Feeling empty and unfulfilled


I followed my husband to the US for his work ten years ago, and the medical profession I had trained for in our home country isn’t recognised in the US, so I can’t practice it.

I have explored a few avenues to get a different certification, but for various reasons none of them worked out for me (= I didn’t make them work for me), and because we never knew how long we would actually stay, I (chose to think) I couldn’t start a new 3-year degree I might not get a chance to complete.

This means I haven’t been working for the past ten years. We have two small children so I have been raising them while my husband works and makes a good income to provide a comfortable living situation for us, but I struggle with feelings of emptiness and unworthiness.

I feel socially invisible (in our circle, people define themselves by their work, and I feel looked down upon as a stay-at-home mom) and I am having a hard time seeing real value in the work that I do for my kids and my family.

My husband is supportive and says nice things to/about me and the way he couldn’t do it without me, but I realized I don’t really believe him. Part of me thinks it’s a convenient way for him to keep me at home creating the nice family environment that he gets to come home to after everyone’s fed and bathed.

I see I’m making myself a victim of all of these circumstances, and this is keeping me stuck, so I would like to get clarity on how to move forward.

Should I allow those feelings of emptiness, uselessness, and invisibility, or are these indulgent feelings I should shake myself out of?

Should I focus on feeling fulfilled in my current situation (feels like a huge stretch right now), or should I focus on creating something new in my life to introduce a source of creativity and growth, something I would do independently and for myself, outside my home and family?

I have been doing meditation and thought downloads, and it is helping, but I would welcome your guidance.

The data »

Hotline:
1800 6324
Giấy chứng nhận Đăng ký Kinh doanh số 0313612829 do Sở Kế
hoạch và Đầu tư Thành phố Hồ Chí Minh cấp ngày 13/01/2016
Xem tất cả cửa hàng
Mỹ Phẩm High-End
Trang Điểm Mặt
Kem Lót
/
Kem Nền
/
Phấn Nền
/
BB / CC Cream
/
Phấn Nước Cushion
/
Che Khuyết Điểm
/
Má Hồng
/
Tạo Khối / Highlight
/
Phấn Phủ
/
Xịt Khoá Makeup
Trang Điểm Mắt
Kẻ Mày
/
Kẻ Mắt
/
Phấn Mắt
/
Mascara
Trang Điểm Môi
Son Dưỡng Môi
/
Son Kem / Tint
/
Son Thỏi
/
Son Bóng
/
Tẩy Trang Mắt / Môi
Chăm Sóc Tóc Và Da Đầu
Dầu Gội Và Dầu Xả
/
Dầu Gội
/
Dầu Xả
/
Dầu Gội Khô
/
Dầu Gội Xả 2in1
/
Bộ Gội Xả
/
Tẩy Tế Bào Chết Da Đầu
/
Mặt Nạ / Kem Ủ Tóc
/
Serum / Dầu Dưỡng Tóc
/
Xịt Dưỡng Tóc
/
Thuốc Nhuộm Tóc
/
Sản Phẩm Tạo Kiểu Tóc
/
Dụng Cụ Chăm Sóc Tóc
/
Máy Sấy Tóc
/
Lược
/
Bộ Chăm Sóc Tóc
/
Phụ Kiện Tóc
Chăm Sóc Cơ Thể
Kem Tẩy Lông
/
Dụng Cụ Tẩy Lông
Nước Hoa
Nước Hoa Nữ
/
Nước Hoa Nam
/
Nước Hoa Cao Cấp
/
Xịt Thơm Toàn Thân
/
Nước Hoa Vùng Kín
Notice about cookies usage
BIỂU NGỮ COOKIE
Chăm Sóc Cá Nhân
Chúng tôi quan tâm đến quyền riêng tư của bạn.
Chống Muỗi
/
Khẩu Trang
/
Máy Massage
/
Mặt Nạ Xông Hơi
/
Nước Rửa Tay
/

Problem details »
Reproduce the portion of the post on feeling empty and unfulfilled that starts at the words "I see I’m making" and stops after the words "welcome your guidance.".

Response to the task »
I see I’m making myself a victim of all of these circumstances, and this is keeping me stuck, so I would like to get clarity on how to move forward.

Should I allow those feelings of emptiness, uselessness, and invisibility, or are these indulgent feelings I should shake myself out of?

Should I focus on feeling fulfilled in my current situation (feels like a huge stretch right now), or should I focus on creating something new in my life to introduce a source of creativity and growth, something I would do independently and for myself, outside my home and family?

I have been doing meditation and thought downloads, and it is helping, but I would welcome your guidance.